# WORK REQUIRED:
Rewrite the text of all the data, putting "airport" wherever "luchthaven" appears and keeping everything else the same. Leave the pictures out.

# DATA TO PROCESS:
════════════════

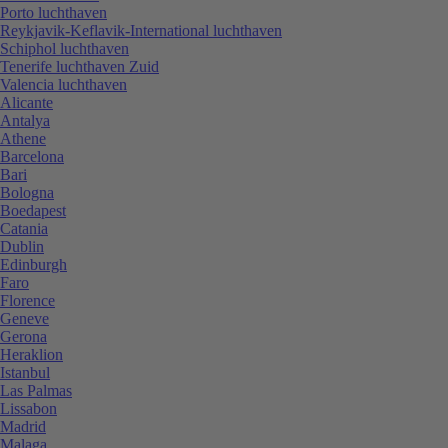
Porto luchthaven
Reykjavik-Keflavik-International luchthaven
Schiphol luchthaven
Tenerife luchthaven Zuid
Valencia luchthaven
Alicante
Antalya
Athene
Barcelona
Bari
Bologna
Boedapest
Catania
Dublin
Edinburgh
Faro
Florence
Geneve
Gerona
Heraklion
Istanbul
Las Palmas
Lissabon
Madrid
Malaga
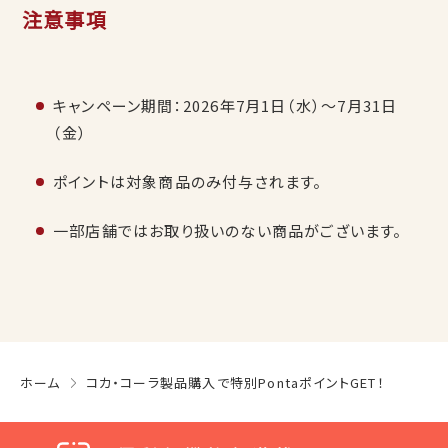
注意事項
キャンペーン期間：2026年7月1日（水）〜7月31日
（金）
ポイントは対象商品のみ付与されます。
一部店舗ではお取り扱いのない商品がございます。
ホーム
コカ・コーラ製品購入で特別PontaポイントGET！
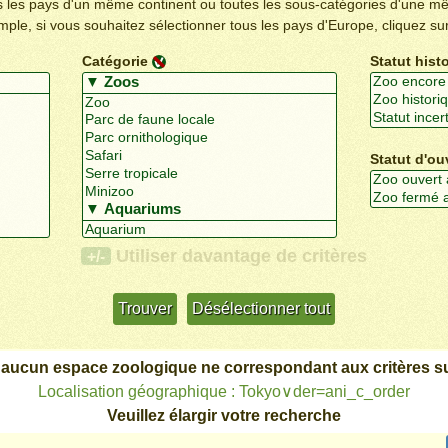
us les pays d'un même continent ou toutes les sous-catégories d'une m
emple, si vous souhaitez sélectionner tous les pays d'Europe, cliquez su
Catégorie
Statut hist
Statut d'ou
Utiliser davantage de critères
+/-
 aucun espace zoologique ne correspondant aux critères su
Localisation géographique : Tokyo∨der=ani_c_order
Veuillez élargir votre recherche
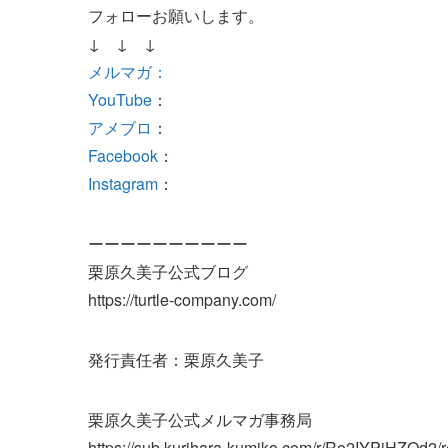
フォローお願いします。
↓ ↓ ↓
メルマガ：
YouTube
：
アメブロ
：
Facebook
：
Instagram
：
ーーーーーーーーーー
栗原久美子公式ブログ
https://turtle-company.com/
発行責任者：栗原久美子
栗原久美子公式メルマガ事務局
https://sub.kurihara-kumiko.com/r/Ro2IYPiHZOd2/r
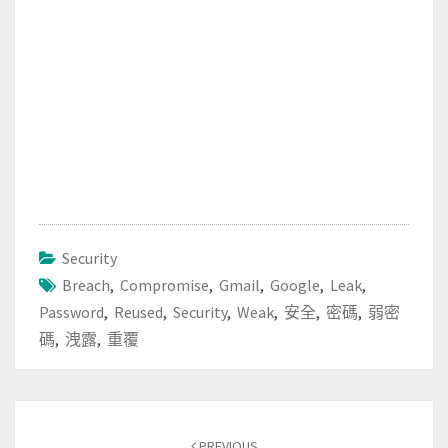
Security
Breach
,
Compromise
,
Gmail
,
Google
,
Leak
,
Password
,
Reused
,
Security
,
Weak
,
安全
,
密碼
,
弱密
碼
,
洩露
,
重覆
Post
PREVIOUS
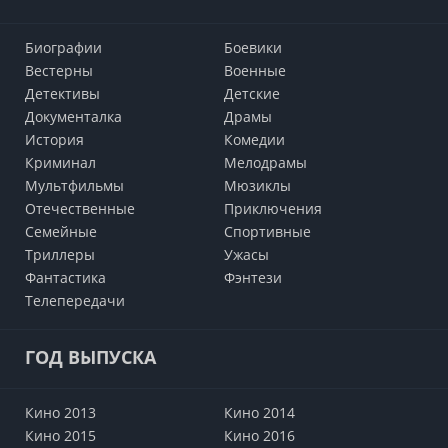
Биографии
Боевики
Вестерны
Военные
Детективы
Детские
Документалка
Драмы
История
Комедии
Криминал
Мелодрамы
Мультфильмы
Мюзиклы
Отечественные
Приключения
Семейные
Cпортивные
Триллеры
Ужасы
Фантастика
Фэнтези
Телепередачи
ГОД ВЫПУСКА
Кино 2013
Кино 2014
Кино 2015
Кино 2016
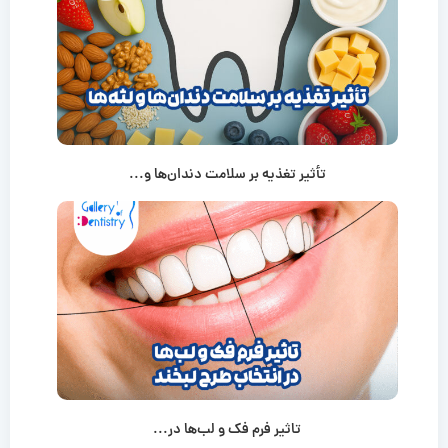
تأثیر تغذیه بر سلامت دندان‌ها و...
تاثیر فرم فک و لب‌ها در...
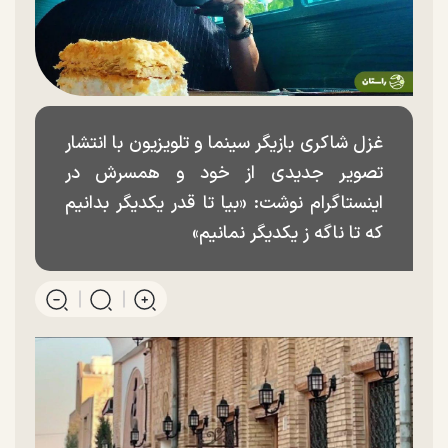
غزل شاکری بازیگر سینما و تلویزیون با انتشار
تصویر جدیدی از خود و همسرش در
اینستاگرام نوشت: «بیا تا قدر یکدیگر بدانیم
که تا ناگه ز یکدیگر نمانیم»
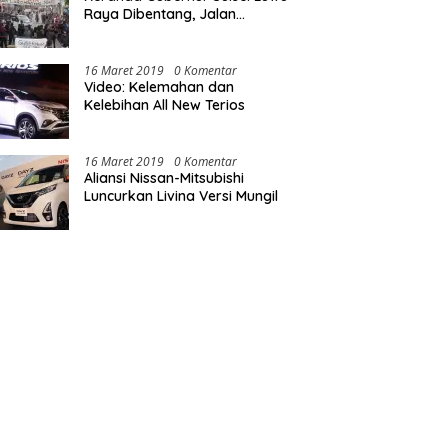
Raya Dibentang, Jalan
Nasional Luwu Diblokade
16 Maret 2019
0 Komentar
Video: Kelemahan dan
Kelebihan All New Terios
16 Maret 2019
0 Komentar
Aliansi Nissan-Mitsubishi
Luncurkan Livina Versi Mungil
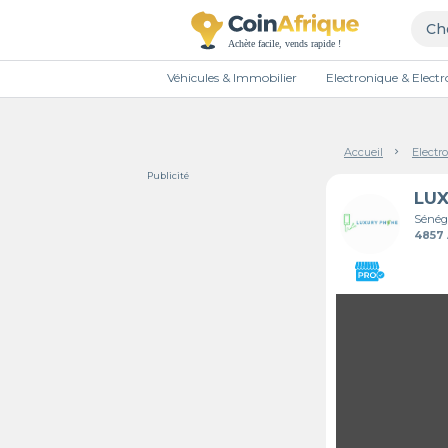
Véhicules & Immobilier
Electronique & Elec
Accueil
Electr
Publicité
LU
Sénég
4857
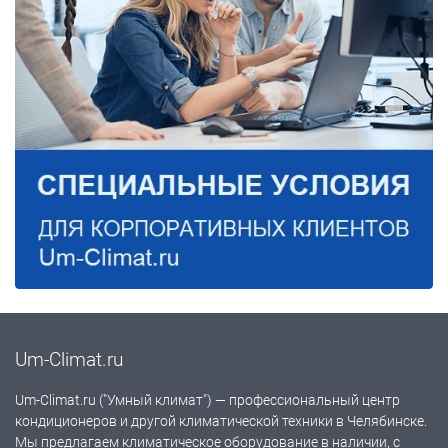
Um-Climat.ru
Um-Climat.ru ("Умный климат") — профессиональный центр
кондиционеров и другой климатической техники в Челябинске.
Мы предлагаем климатическое оборудование в наличии, с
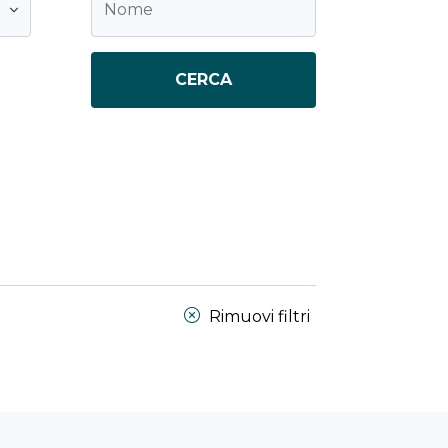
CERCA
Rimuovi filtri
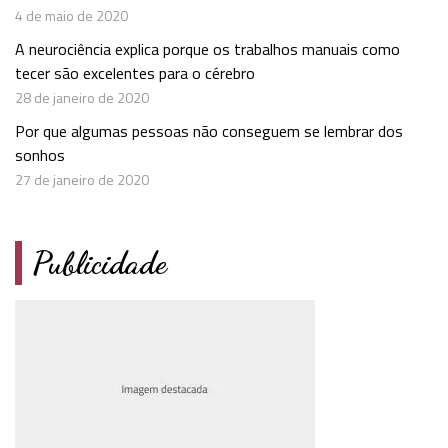
4 de maio de 2020
A neurociência explica porque os trabalhos manuais como
tecer são excelentes para o cérebro
28 de janeiro de 2020
Por que algumas pessoas não conseguem se lembrar dos
sonhos
27 de janeiro de 2020
Publicidade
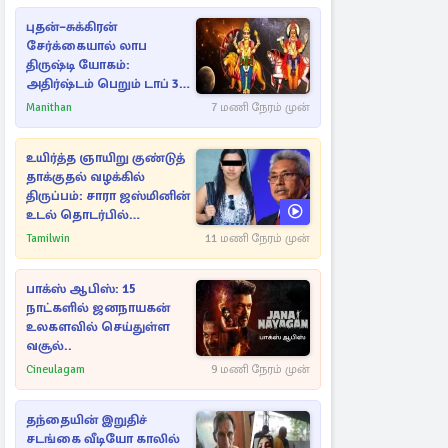
புதன்–சுக்கிரன்
சேர்க்கையால் லாப
திருஷ்டி யோகம்:
அதிர்ஷ்டம் பெறும் டாப் 3
ராசிகள்!
Manithan
7 மணி நேரம் முன்
உயிர்த்த ஞாயிறு குண்டுத்
தாக்குதல் வழக்கில்
திருப்பம்: சாரா ஜஸ்மினின்
உடல் தொடர்பில்
நீதிமன்றத்தில் வெளியான
Tamilwin
11 மணி நேரம் முன்
அதிர்ச்சி தகவல்
பாக்ஸ் ஆபிஸ்: 15
நாட்களில் ஜனநாயகன்
உலகளவில் செய்துள்ள
வசூல்..
Cineulagam
9 மணி நேரம் முன்
தந்தையின் இறுதிச்
சடங்கை வீடியோ காலில்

════════════════

# REPLY TO THE EXERCISE:
Porto airport
Reykjavik-Keflavik-International airport
Schiphol airport
Tenerife airport Zuid
Valencia airport
Alicante
Antalya
Athene
Barcelona
Bari
Bologna
Boedapest
Catania
Dublin
Edinburgh
Faro
Florence
Geneve
Gerona
Heraklion
Istanbul
Las Palmas
Lissabon
Madrid
Malaga
注意事項
キャンペーン期間：2026年7月1日（水）〜7月31日
（金）
ポイントは対象商品のみ付与されます。
一部店舗ではお取り扱いのない商品がございます。
ホーム
コカ・コーラ製品購入で特別PontaポイントGET！
us les pays d'un même continent ou toutes les sous-catégories d'une m
emple, si vous souhaitez sélectionner tous les pays d'Europe, cliquez su
Catégorie
Statut hist
Statut d'ou
Utiliser davantage de critères
+/-
 aucun espace zoologique ne correspondant aux critères su
Localisation géographique : Tokyo∨der=ani_c_order
Veuillez élargir votre recherche
フォローお願いします。
↓ ↓ ↓
メルマガ：
YouTube
：
アメブロ
：
Facebook
：
Instagram
：
ーーーーーーーーーー
栗原久美子公式ブログ
https://turtle-company.com/
発行責任者：栗原久美子
栗原久美子公式メルマガ事務局
https://sub.kurihara-kumiko.com/r/Ro2IYPiHZOd2/r
Security
Breach
,
Compromise
,
Gmail
,
Google
,
Leak
,
Password
,
Reused
,
Security
,
Weak
,
安全
,
密碼
,
弱密
碼
,
洩露
,
重覆
Post
PREVIOUS
Биографии
Боевики
Вестерны
Военные
Детективы
Детские
Документалка
Драмы
История
Комедии
Криминал
Мелодрамы
Мультфильмы
Мюзиклы
Отечественные
Приключения
Семейные
Cпортивные
Триллеры
Ужасы
Фантастика
Фэнтези
Телепередачи
ГОД ВЫПУСКА
Кино 2013
Кино 2014
Кино 2015
Кино 2016
تأثیر تغذیه بر سلامت دندان‌ها و...
تاثیر فرم فک و لب‌ها در...
غزل شاکری بازیگر سینما و تلویزیون با انتشار
تصویر جدیدی از خود و همسرش در
اینستاگرام نوشت: «بیا تا قدر یکدیگر بدانیم
که تا ناگه ز یکدیگر نمانیم»
Raya Dibentang, Jalan
Nasional Luwu Diblokade
16 Maret 2019
0 Komentar
Video: Kelemahan dan
Kelebihan All New Terios
16 Maret 2019
0 Komentar
Aliansi Nissan-Mitsubishi
Luncurkan Livina Versi Mungil
Véhicules & Immobilier
Electronique & Elec
Accueil
Electr
Publicité
LU
Sénég
4857
Um-Climat.ru
Um-Climat.ru ("Умный климат") — профессиональный центр
кондиционеров и другой климатической техники в Челябинске.
Мы предлагаем климатическое оборудование в наличии, с
CERCA
Rimuovi filtri
4 de maio de 2020
A neurociência explica porque os trabalhos manuais como
tecer são excelentes para o cérebro
28 de janeiro de 2020
Por que algumas pessoas não conseguem se lembrar dos
sonhos
27 de janeiro de 2020
Publicidade
புதன்–சுக்கிரன்
சேர்க்கையால் லாப
திருஷ்டி யோகம்:
அதிர்ஷ்டம் பெறும் டாப் 3
ராசிகள்!
Manithan
7 மணி நேரம் முன்
உயிர்த்த ஞாயிறு குண்டுத்
தாக்குதல் வழக்கில்
திருப்பம்: சாரா ஜஸ்மினின்
உடல் தொடர்பில்
நீதிமன்றத்தில் வெளியான
Tamilwin
11 மணி நேரம் முன்
அதிர்ச்சி தகவல்
பாக்ஸ் ஆபிஸ்: 15
நாட்களில் ஜனநாயகன்
உலகளவில் செய்துள்ள
வசூல்..
Cineulagam
9 மணி நேரம் முன்
தந்தையின் இறுதிச்
சடங்கை வீடியோ காலில்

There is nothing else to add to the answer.